Menacing Moriarty Marauder – Baker Street, London, 1892
After the disappearance of the Sherlock Sidewinder in 1876 Arthur Conan Doyle wrote the very first Sherlock Holmes novel A Study in Scarlet in 1886 as an aide memoir to the strange creature that captivated him and the explorer Charles Burroughs all those years ago. Then one day in 1892 a strange note arrived in an unknown hand, slipped under his door in the middle of the night.
‘Be at the corner of Baker Street tonight at 11pm.’
Arthur arrived early, a sturdy revolver in his pocket his head full of questions. It was a clear moonlit night; a single lamp post cast an eerie glow. Arthur checked his watch, two minutes to go but not a soul was around. Then from one of the alleys further up Baker Street he noticed a low drifting mist across the pavement, slowly rolling and billowing in his direction. His hand slipped into his pocket and gripped the revolver.
There was a shape in the mist, barely discernable but he could see something strangely writhing towards him. The mists swirled around the creature giving little away as to its shape, was that a hat? a cane? Arthur raised the revolver ready for anything.

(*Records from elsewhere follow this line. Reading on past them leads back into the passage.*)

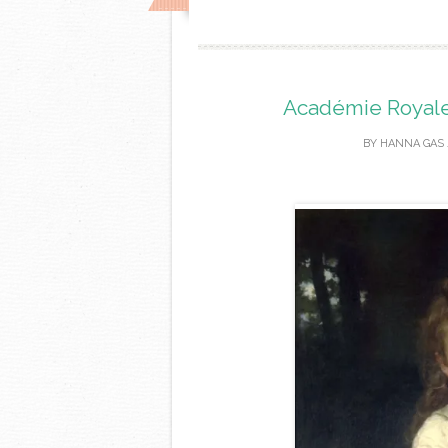
Académie Royale
BY
HANNA GAS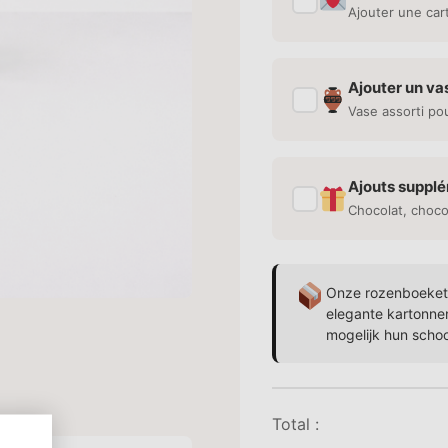
✓
Ajouter une car
Ajouter un va
✓
Vase assorti po
Ajouts suppl
✓
Chocolat, choco
Onze rozenboekett
elegante kartonne
mogelijk hun scho
Total :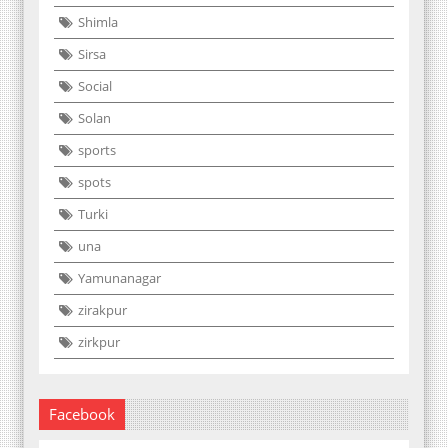
Shimla
Sirsa
Social
Solan
sports
spots
Turki
una
Yamunanagar
zirakpur
zirkpur
Facebook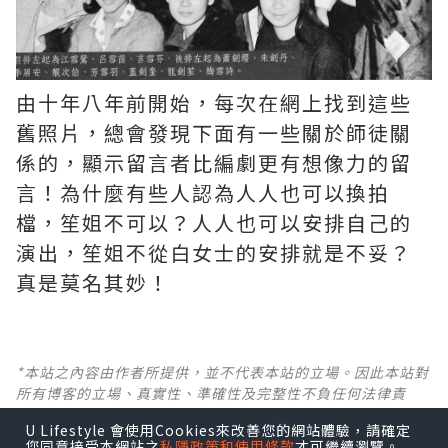
由十年八年前開始，每次在網上找到這些
舊照片，總會發現下面有一些關於師徒關
係的，顯示留言者比編劇更有想像力的留
言！為什麼有些人認為人人也可以換拍
檔，笙姐不可以？人人也可以安排自己的
演出，笙姐不從白女士的安排就是不妥？
真是莫名其妙！ ​​​
*本站之內容由作者所提供，並不代表本站的立場。因此本站對
所有博客的立場、真實性、準確性及完整性不負任何法律責
任。
U Lifestyle 會使用Cookies來改善您的網站體驗，請確定
您同意接受本網站之
私隱政策和使用條款
才可繼續瀏覽。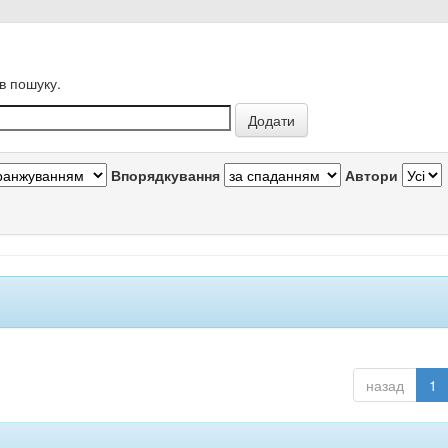
в пошуку.
Впорядкування
Автори
назад
1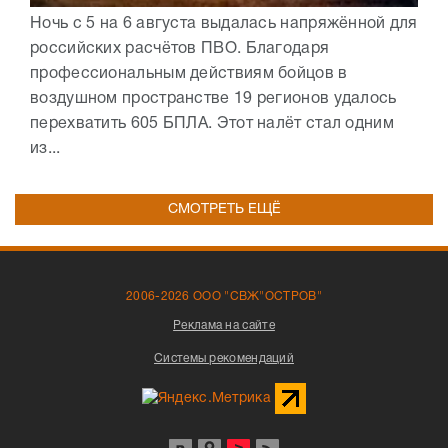
Ночь с 5 на 6 августа выдалась напряжённой для
российских расчётов ПВО. Благодаря
профессиональным действиям бойцов в
воздушном пространстве 19 регионов удалось
перехватить 605 БПЛА. Этот налёт стал одним
из...
СМОТРЕТЬ ЕЩЁ
2006-2026 ООО "СВЖ"ОСТРОВ"
Реклама на сайте
Системы рекомендаций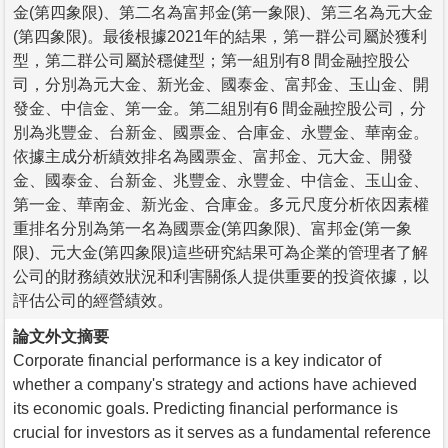
金(第四象限)、第二名為富邦金(第一象限)、第三名為元大金
(第四象限)。最後根據2021年的結果，第一群公司屬於獲利
型，第二群公司屬於穩健型；第⼀組別有8 間金融控股公
司，分別為元大金、新光金、國泰金、富邦金、玉山金、開
發金、中信金、第一金。第二組別有6 間金融控股公司，分
別為兆豐金、台新金、國票金、合庫金、永豐金、華南金。
依據主成分析績效排名為國票金、富邦金、元大金、開發
金、國泰金、台新金、兆豐金、永豐金、中信金、玉山金、
第一金、華南金、新光金、合庫金。多元尺度分析依因素權
重排名分別為第一名為國票金(第四象限)、富邦金(第一象
限)、元大金(第四象限)這些研究結果可為企業的管理者了解
公司的財務績效狀況和利害關係人提供重要的投資依據，以
評估公司的經營績效。
論文外文摘要
Corporate financial performance is a key indicator of
whether a company's strategy and actions have achieved
its economic goals. Predicting financial performance is
crucial for investors as it serves as a fundamental reference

Anything but the blow that knocked him sideways into a door way and on to the floor, pinned down by some unknown entity that was wrapped tightly around his body, the mists swirled over his head and a voice whispered ‘Shhhh!’ Unable to move Arthur watched in amazement as the mists parted and he saw the creature for the first time. Looking similar in stature to the Sherlock Sidewinder a most evil looking entity slithered down the street, small beady eyes looked dartingly from left to right whilst a red lined cape swirled around behind. The whole thing felt abhorrent, unnatural as it disappeared around the corner.
The voice whispered again ‘Moriarty. The games afoot!’ and with that he felt the grip around his waste loosen as something, someone released its hold and with that was gone. Whatever had appeared so quickly had also disappeared into the shadows the same way. All that was left was an unusual smell, a smell that Arthur recognised, the unmistakeable smell of pipe smoke. The Sherlock Sidewinder was back.
When Arthur returned home later that night he found a second note had been slipped under the door.
‘There is more to this than you can possibly imagine’
The very next day Arthur visited Charles Burroughs and described his adventure with the strange creature called Moriarty and the return of the Sidewinder, Charles immediately set to work using Arthur’s description to paint the Menacing Moriarty Marauder. Arthur, his head spinning from the events sensed that he was being dragged into something quite sinister.
It played on his mind for many weeks, interrupting his frame of mind to such an extent that he decided the only way he was going to get to the bottom of this mystery was to devote time to it. So in 1893 Arthur sent an anguished letter to his mother, the Sherlock Holmes stories were distracting him from the real mystery that had presented itself. ‘I must save my mind for better things’ he wrote, ‘even if it means I kill off Holmes’.The Adventure of the Final Problem was published in 1893, in it Arthur describes a fatal meeting between Sherlock and of course the now infamous Moriarty based on his real life adventure that a misty night in Baker Street. It gave Arthur time to really pursue his own personal mystery, one which would lead him to public outcry and his greatest discovery in 1901.